Monsieur le “Président”

Les critiques tournent de plus en plus à la révolte et je puis vous dire que la nomination de Salifou Modi comme ambassadeur est un acte qui est jugé de trop. Le chef suprême des armées qui affaiblit son armée, dit-on ! Admettez que je ne dispose pas d’arguments pour défendre votre cause. Vous êtes allé si loin ! Voici la question qu’on me pose : pour quel dessein avez-vous fait la déclaration inadmissible pour un chef suprême des armées et nommé le général Salifou Modi comme ambassadeur ? Vous ne saurez certainement l’expliquer. N’essayez pas de le faire, s’il vous plaît. La dernière fois que vous vous étiez livré à l’exercice, c’était lors de la fameuse conférence des cadres au cours de laquelle vous avez dit avoir fait libérer des chefs terroristes que vous avez reçus immédiatement au palais. Des hommes qui ont les mains tachées du sang du peuple nigérien. En tout état de cause, sous le Niger actuel, personne, pas même l’Assemblée nationale, n’oserait vous demander de vous expliquer.

Monsieur le “Président”

Vous avez décidé d’envoyer un général de corps d’armée à la tête d’une chancellerie, très loin de son pays en proie au terrorisme. Je ne comprends ni vos motivations ni vos desseins. Pourquoi nommer un général à la tête d’une chancellerie alors que les diplomates pouvant valablement occuper ce poste ne manquent pas ? Le Niger, je dois l’admettre, est dans un tourbillon d’inquiétudes. Qu’est-ce que vous cherchez en nommant le général Modi dans une fonction diplomatique alors que le Niger est en guerre ? Sa mise à l’écart de l’armée est un acte que vous devez annuler. Une armée que vous considérez déjà comme faible face aux terroristes n’a pas besoin d’être ainsi décapitée. Elle a besoin plutôt d’être renforcée avec ses cadres les plus valeureux. Je ne peux que m’incliner devant les critiques acerbes qui fusent de toutes parts contre vous. Non seulement vous n’avez toujours pas concrétisé les commandes d’armements auprès de la Turquie et ça, depuis novembre 2021, mais vous venez aussi de rendre inopérant un officier supérieur de l’armée qui n’a rien à faire dans une ambassade aux Emirats Arabes Unis.

Vous pouvez considérer que vos compatriotes sont des grincheux et que pour un rien, ils se mettent en boule, invectivent et diabolisent ceux qui travaillent à leur bonheur. La plupart d’entre eux n’ont pas compris que le Niger ne pourrait pas avoir un meilleur parti que vous. Tout comme dix années ne leur ont pas suffi pour savoir que votre prédécesseur leur a non seulement rendu les meilleurs services qu’un chef d’État puisse offrir à son peuple mais qu’il a généreusement tout fait pour le laisser en de très bonnes mains, les vôtres. Seulement, je puis vous rassurer sur une chose : c’est un peuple lucide qui observe bien et comprend fort bien les actes que vous posez, les propos que vous tenez.

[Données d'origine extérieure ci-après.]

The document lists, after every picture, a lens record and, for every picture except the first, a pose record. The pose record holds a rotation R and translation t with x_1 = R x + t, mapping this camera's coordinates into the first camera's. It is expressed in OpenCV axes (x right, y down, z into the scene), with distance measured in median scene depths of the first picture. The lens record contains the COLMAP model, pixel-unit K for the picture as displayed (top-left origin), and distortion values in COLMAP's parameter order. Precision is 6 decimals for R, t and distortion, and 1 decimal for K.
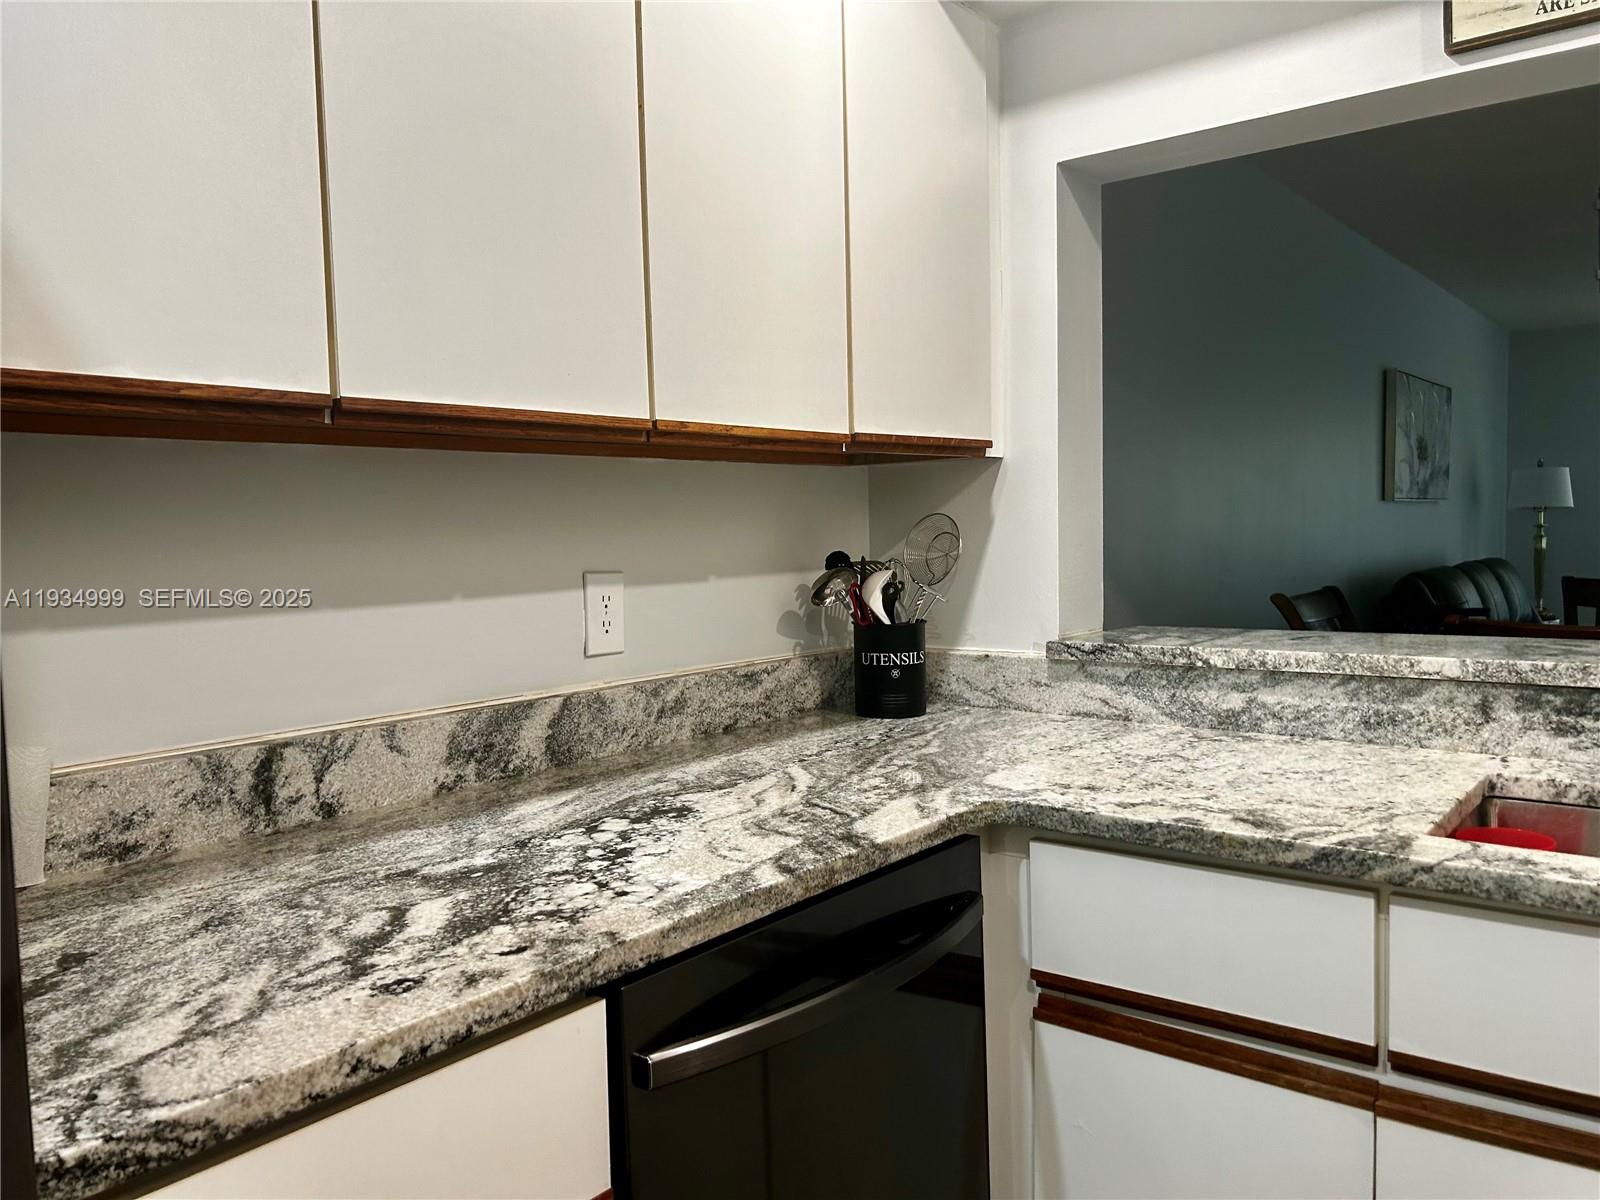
lens RADIAL K [[1213.5, 0, 795.4], [0, 1213.5, 608.6], [0, 0, 1]] dist [0.051715, -0.051386]
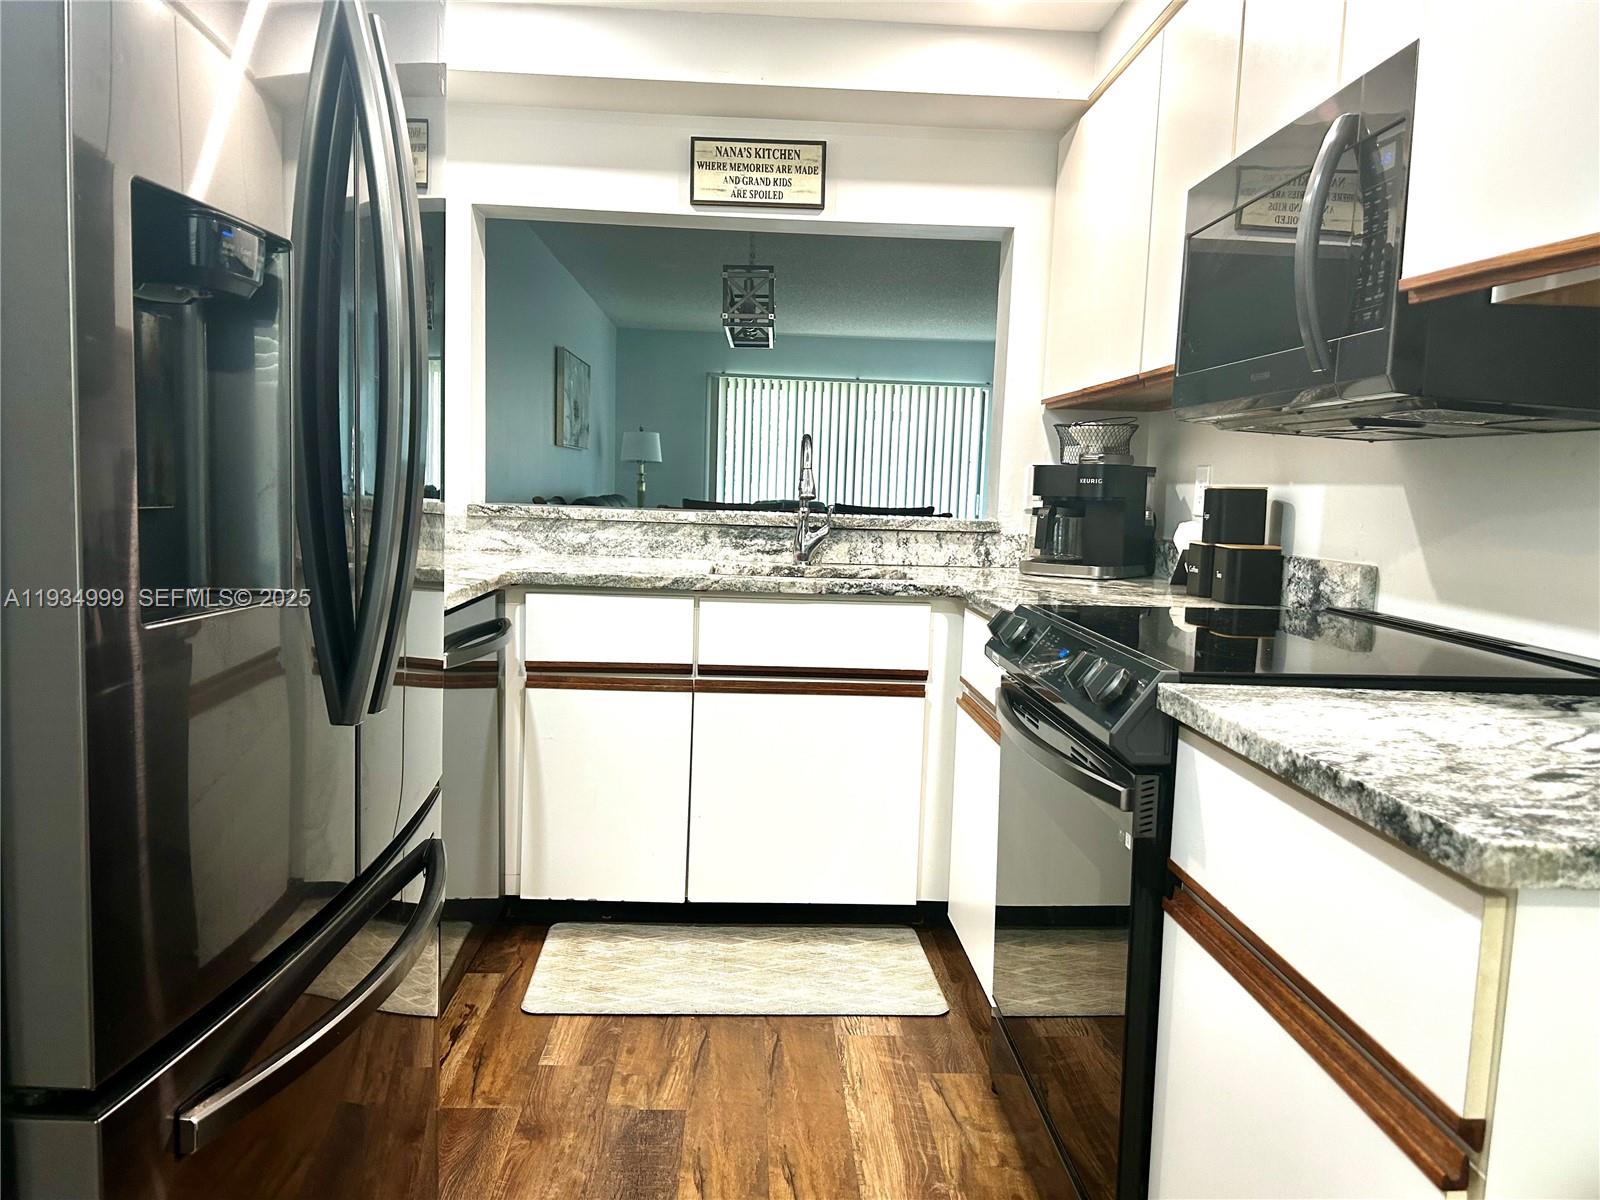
lens RADIAL K [[1199.9, 0, 791.2], [0, 1199.9, 600.5], [0, 0, 1]] dist [0.035507, -0.042842]
pose [[0.761184, -0.013597, 0.648393, -0.602582], [-0.011195, 0.999356, 0.034099, 0.114552], [-0.648439, -0.033215, 0.760542, -0.588144]]
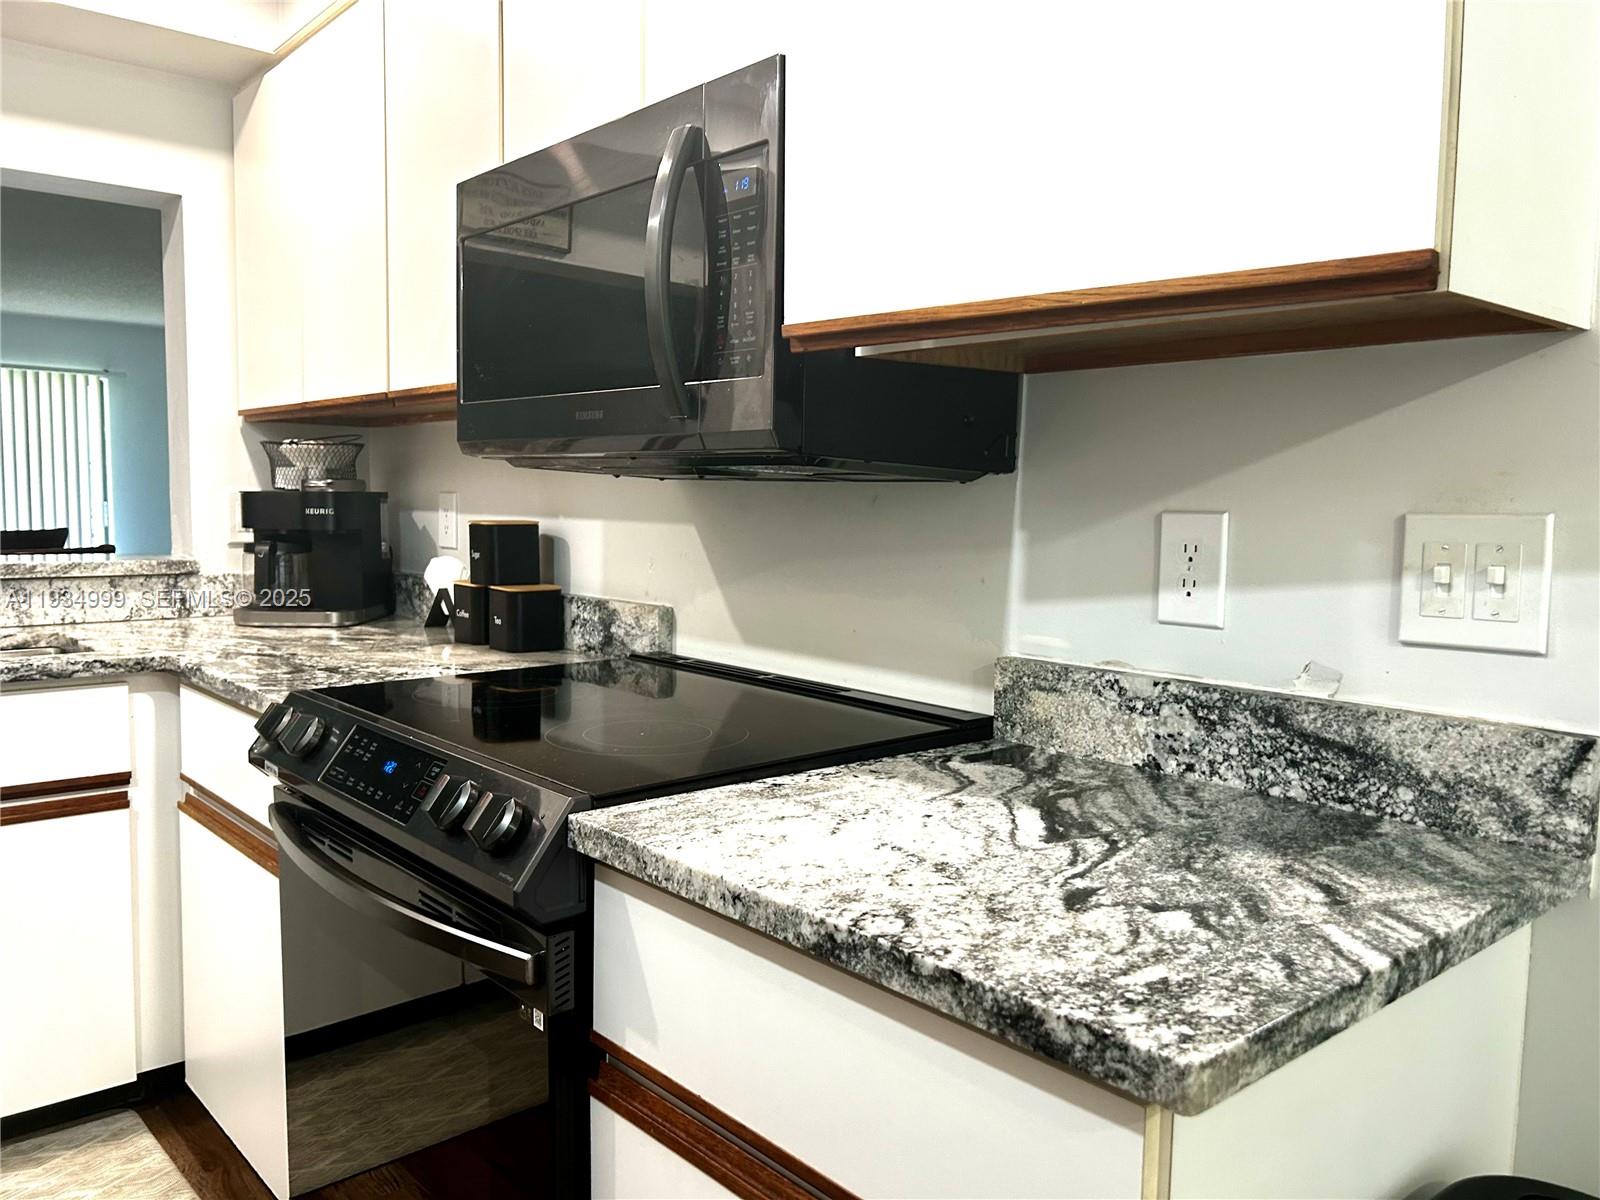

En vérité, je suis comme un avocat qui constate, hélas, que son client lui a menti, l’a manipulé, l’a trompé, l’a floué sur toute la ligne et qu’il n’a rien d’autre à faire qu’à demander la clémence de la Cour. Un ami, qui m’a particulièrement acculé m’a dit que c’est de justesse si le général Modi n’a pas été accusé d’être de connivence avec les terroristes dès son retour du Mali où il a rencontré, selon les mots de votre ministre des Affaires étrangères, ces officiers maliens au patriotisme frelaté. Il m’a dit avoir reconnu dans les pratiques du régime les moeurs d’une certaine Europe de l’Est sous les bottes soviétiques où on détectait les têtes qui dépassaient et leur collait tous les péchés du monde. On profitait de la liquidation de celui qui était présenté comme la tête de pont d’un complot contre la sûreté de l’État pour entraîner quelques officiers et/ou cadres à éliminer. Je crois que je vais déposer ma démission si toutefois vous maintenez cette nomination du général Modi en tant qu’ambassadeur. Vous ne pouvez pas dire « On s’en fout, ça vient de là-haut », comme dirait le comédien franco-camerounais. Vous ne pouvez non plus faire la sourde oreille à vos compatriotes, très nombreux, qui dénoncent une volonté d’affaiblissement de l’armée nigérienne. Evidemment, si vous avez agi ainsi conformément à un objectif dont je n’ai pas connaissance, ça ne vous ferait ni chaud ni froid que vos compatriotes soient en colère.

Monsieur le “Président”

À la station où vous êtes actuellement, on peut faire du mal comme on peut faire du bien à son peuple. Si j’étais à la place que vous occupez actuellement, je ferais exactement le contraire de tout ce que vous préconisez et faites dans le cadre de la lutte contre l’insécurité. Je ferais certainement rentrer tous les officiers que votre prédécesseur et vous avez envoyés dans des chancelleries où ils ne serviront à rien qu’à compter les jours qui leur restent sous les drapeaux. Je mettrais immédiatement un terme au supplice, parfois non justifié de tous les autres, très bons militaires, qui ont été mis à la retraite anticipée ou en prison. Sachant que je serais applaudi par le peuple nigérien épris de paix et de sécurité, je réhabiliterais tous les militaires radiés et les mettrais à contribution pour une guerre sans merci contre le terrorisme et ceux qui l’entretiennent. Je mettrais évidemment fin à la classification des officiers suivant des critères étrangers au mérite. Ceux qui pensent que la guerre contre le terrorisme est un business dont il faut profiter le plus longtemps possible pour s’enrichir sur le dos du peuple nigérien n’auront pas leur place dans le Niger auquel aspire votre serviteur.

Moi, j’aime mon pays et mon peuple. Je ne m’imagine pas servir d’autres intérêts que les leurs. Magistrat suprême de ce pays, vous êtes sans doute d’accord avec moi que celui qui sert les intérêts d’un pays étranger au détriment de ceux de son pays est un traître et qu’il mérite la peine capitale. Un jour, certainement ! Ce qui est sûr, on n’arrête pas l’Histoire, car l’Histoire, c’est le temps et le temps appartient à Dieu.